Rimba melirik sebentar, lalu mengembalikan pandangan ke buku, pura-pura membaca dengan menopangkan muka pakai tangan kiri. Sebenarnya tidak membaca, pikirannya mengawang entah ke mana-mana dan Rimba tidak tahu mengapa, rasanya ia kekurangan amunisi untuk berbicara.
"Mbek," bisik Untung. Ia tahu panggilan itu cukup sensitif bagi Rimba sehingga hanya bisa digunakan ketika di kantin saja. Rimba tidak menggubris panggilan Untung.
"Oi, Mbek." Colek Untung lagi, berusaha mengganggu Rimba. "Pikirin apa?"
Dituduh begitu, Rimba hanya melengos. Untung kadang suka kumat rasa sok tahunya, toh nyatanya ia tidak memikirkan apa-apa, cuma terasa lemas saja belakangan ini. Seperti apa, ya? Bukan sakit sih, hanya saja kurang vitamin. Ya, begitu. Mungkin Rimba kurang vitamin, makanya ia lemas.
Bangku di depannya kosong, sudah dua hari, tanpa kabar. Ruby tidak masuk sehabis dia beri bunga, sudah Rimba coba telepon dan kirimi pesan tapi tidak dibalas.
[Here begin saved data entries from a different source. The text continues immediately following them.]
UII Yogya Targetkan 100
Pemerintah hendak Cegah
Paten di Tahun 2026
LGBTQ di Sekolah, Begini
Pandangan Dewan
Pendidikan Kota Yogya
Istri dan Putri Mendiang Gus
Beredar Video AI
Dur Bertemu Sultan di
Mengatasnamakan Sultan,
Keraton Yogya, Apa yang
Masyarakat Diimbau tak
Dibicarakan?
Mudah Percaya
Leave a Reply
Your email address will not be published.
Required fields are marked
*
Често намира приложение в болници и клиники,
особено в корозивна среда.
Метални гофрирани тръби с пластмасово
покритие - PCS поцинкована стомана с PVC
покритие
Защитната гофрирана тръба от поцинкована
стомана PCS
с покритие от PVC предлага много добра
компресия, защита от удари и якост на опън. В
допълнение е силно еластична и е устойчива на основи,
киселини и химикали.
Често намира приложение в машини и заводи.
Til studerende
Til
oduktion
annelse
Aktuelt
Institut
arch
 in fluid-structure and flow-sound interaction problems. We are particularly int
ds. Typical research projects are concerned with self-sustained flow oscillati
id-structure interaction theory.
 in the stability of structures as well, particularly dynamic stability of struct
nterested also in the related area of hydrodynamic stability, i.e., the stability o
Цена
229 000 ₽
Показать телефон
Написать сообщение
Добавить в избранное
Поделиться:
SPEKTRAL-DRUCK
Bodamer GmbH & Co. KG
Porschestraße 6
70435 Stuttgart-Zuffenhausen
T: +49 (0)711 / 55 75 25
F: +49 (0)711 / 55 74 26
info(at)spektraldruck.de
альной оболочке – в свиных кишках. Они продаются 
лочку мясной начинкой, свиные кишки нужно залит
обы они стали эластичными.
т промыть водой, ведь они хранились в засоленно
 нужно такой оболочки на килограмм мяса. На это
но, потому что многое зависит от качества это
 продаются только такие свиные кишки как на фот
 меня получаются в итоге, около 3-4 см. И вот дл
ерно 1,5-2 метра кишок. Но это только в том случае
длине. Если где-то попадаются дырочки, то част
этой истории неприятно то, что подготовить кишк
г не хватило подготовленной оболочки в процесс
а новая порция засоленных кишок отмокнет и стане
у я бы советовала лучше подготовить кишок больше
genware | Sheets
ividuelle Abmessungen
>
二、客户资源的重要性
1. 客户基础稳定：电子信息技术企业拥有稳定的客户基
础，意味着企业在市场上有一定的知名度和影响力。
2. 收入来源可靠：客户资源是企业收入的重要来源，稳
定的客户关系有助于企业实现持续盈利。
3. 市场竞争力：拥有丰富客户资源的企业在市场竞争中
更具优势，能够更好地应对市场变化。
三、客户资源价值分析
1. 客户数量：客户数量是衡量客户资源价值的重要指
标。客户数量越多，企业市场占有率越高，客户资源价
Dan puncaknya, hari ini, ponsel cewek itu tidak aktif.
Seingat Rimba, saat dikasih bunga itu, Ruby senang kok. Ia mendapati rona merah jambu yang menggelikan di muka pucat itu. Kenapa sehabis itu lalu hilang tanpa kabar? Memangnya Rimba cowok apaan yang sehabis dikasih harapan, lalu dibuang?
Ini hati, bukan bungkus Chiki!
Ada sesuatu yang tergores di hatinya. Harusnya Ruby merasa beruntung, dia cewek pertama yang pernah Rimba buat cukup spesial. Seandainya Ruby ingin menjauh, setidaknya jangan sesadis itulah. Mereka masih bisa berteman, 'kan?
Rimba mengangkat buku. Pikirannya berkecamuk, membuat kepalanya terasa berat. Ia merebahkan kepala ditutupi buku yang berdiri tegak.
"Mbek," bisik Untung masih saja mengganggunya. "Bu Hartini liatin lo mulu, tuh."
Rimba menggumam kembali. Saat ini, ia ingin sendiri, berpikir kemungkinan yang ada dari hilangnya Ruby. Masa hanya untuk menghindarinya, anak rajin itu sampai tidak masuk sekolah, sih? Ya, nggak gitu juga caranya.
Coba cara lain yang lebih smooth dong, Liv!
"Mbek." Untung masih saja resek.
Rimba kali ini menoleh, kirim pandangan tajam yang menyuarakan kalau dia sangat tidak ingin diganggu. Seandainya tidak ada Bu Hartini, tentu Untung sudah ditendangnya keluar kelas. Ia tidak lagi dalam mode bercanda dan sedang tidak mood diajak bergurau. Jadi, jika masih diganggu, ia sudah akan mencabik-cabik mangsanya dengan sadis.
"Cuma mau bilang, buku lo dari tadi kebalik!"